*Aim of the task*
Through the end of the data below, output every line exactly, beginning with the line that contains "Tiempo de Publicación".

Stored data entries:
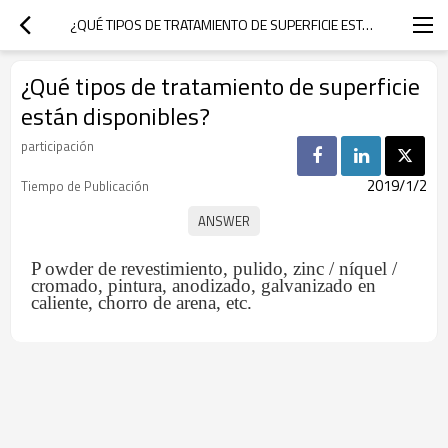
¿QUÉ TIPOS DE TRATAMIENTO DE SUPERFICIE ESTÁN DISPONIBLES?
¿Qué tipos de tratamiento de superficie
están disponibles?
participación
2019/1/2
Tiempo de Publicación
P
owder de revestimiento, pulido, zinc / níquel /
cromado, pintura, anodizado, galvanizado en
caliente, chorro de arena, etc.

*Expected answer*
Tiempo de Publicación
P
owder de revestimiento, pulido, zinc / níquel /
cromado, pintura, anodizado, galvanizado en
caliente, chorro de arena, etc.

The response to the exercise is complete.